— Questions on the material —
1. In the forum thread, what does the program do with each object after recording some information about it?
2. Copy the forum thread word for word from "At the moment" up to and including "files that are too large to fit into memory.".

— Page text —
+++

What I am looking for is advice and/or examples of how to process (read and/or wrirte) very large files of serialized objects that are too large for memory; this will always be a possiblity that is out of my (programs) control.

Perhaps another example may help. I may have a program that polls a data directory looking for files (of serialized objects) that are created by an external program. My program has access to the API (classes only, that define the objects, a Widget class for example) so I know what the objects look like and how to get information about them (getters for example). The job of my program is to deserialize the data files, recording some information about each object then discard them. My program has no idea how big the files will be or how many objects they may contain.

So how can I design my program (and process the files and objects) to read the files and deserialize safetly without running into memory issues?

9 years ago
I'm just trying to learn more by thinking about problems that are not easy to solve.

At the moment I am looking at how to deal with huge numbers of objects, too many to fit into memory (pretend my memory will never be big enough) and files that are too large to fit into memory.

Perhaps I need to turn the question around.

Lets say I have a loop to create a large number (say millions) of objects (that will never fit into memory at the same time) and I have to serialize them into a single new file in each iteration (say file1, file2, file3, ...).

How can this be done if there is not enough memory to fit all the objects into memory.

Then the next step (assume another program) would be my original question of how to read the files (and millions of objects) that are too large to fit into memory. Once deserialized assume I get some values from each object to use in a calculation.

Any ideas?
9 years ago
Assume I don't know. Why, does it make a difference?
9 years ago

+++

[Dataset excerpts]
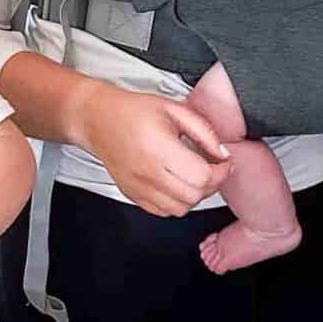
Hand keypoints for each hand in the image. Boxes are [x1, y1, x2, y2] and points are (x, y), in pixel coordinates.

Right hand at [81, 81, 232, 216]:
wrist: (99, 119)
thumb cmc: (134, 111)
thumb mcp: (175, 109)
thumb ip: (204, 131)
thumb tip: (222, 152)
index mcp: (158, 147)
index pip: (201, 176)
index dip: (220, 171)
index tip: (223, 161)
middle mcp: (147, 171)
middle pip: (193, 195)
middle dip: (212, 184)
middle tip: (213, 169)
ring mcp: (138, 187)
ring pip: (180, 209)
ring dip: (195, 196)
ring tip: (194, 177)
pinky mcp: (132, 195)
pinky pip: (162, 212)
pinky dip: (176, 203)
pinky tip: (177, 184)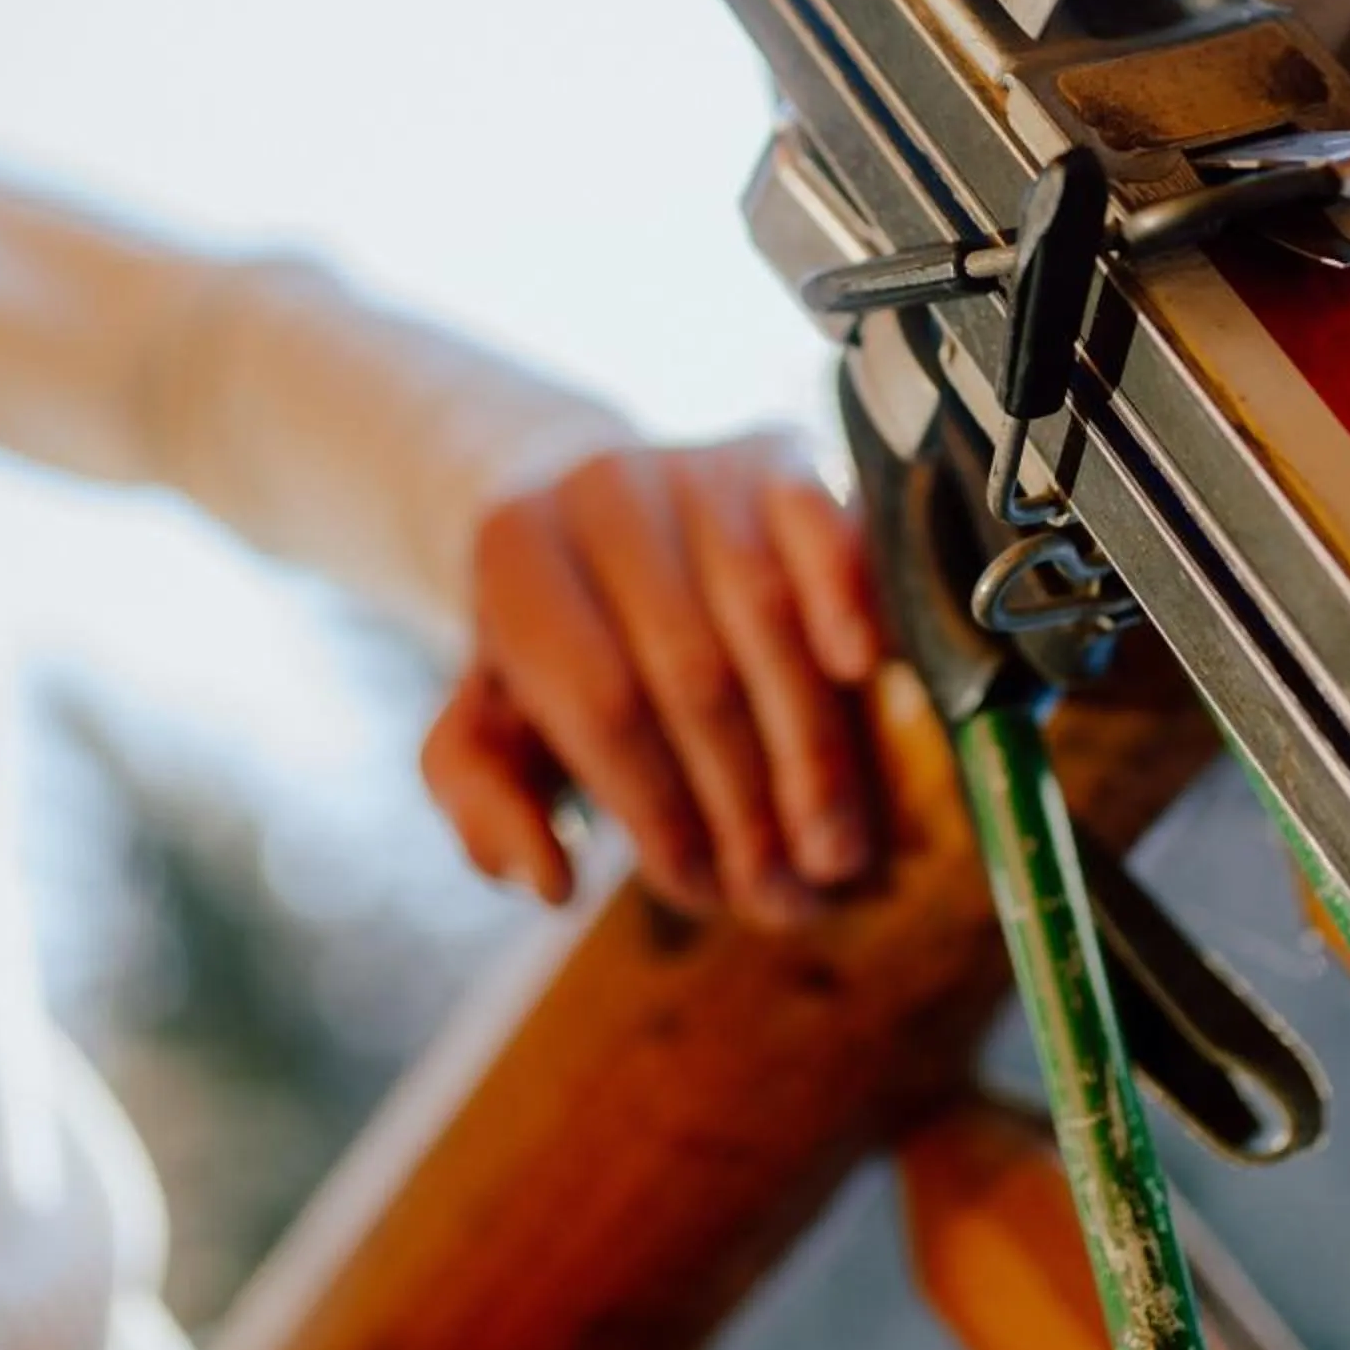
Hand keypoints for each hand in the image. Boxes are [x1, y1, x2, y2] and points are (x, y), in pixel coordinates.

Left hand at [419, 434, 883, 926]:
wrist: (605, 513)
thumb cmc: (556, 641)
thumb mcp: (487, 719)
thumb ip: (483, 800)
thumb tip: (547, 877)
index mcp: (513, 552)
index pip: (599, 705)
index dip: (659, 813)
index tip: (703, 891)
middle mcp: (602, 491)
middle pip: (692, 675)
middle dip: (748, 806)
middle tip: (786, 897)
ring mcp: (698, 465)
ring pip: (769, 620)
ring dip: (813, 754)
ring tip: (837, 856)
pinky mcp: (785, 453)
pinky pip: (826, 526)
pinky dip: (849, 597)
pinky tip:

+++

— Responses in order —
1. It discards the object.

2.
At the moment I am looking at how to deal with huge numbers of objects, too many to fit into memory (pretend my memory will never be big enough) and files that are too large to fit into memory.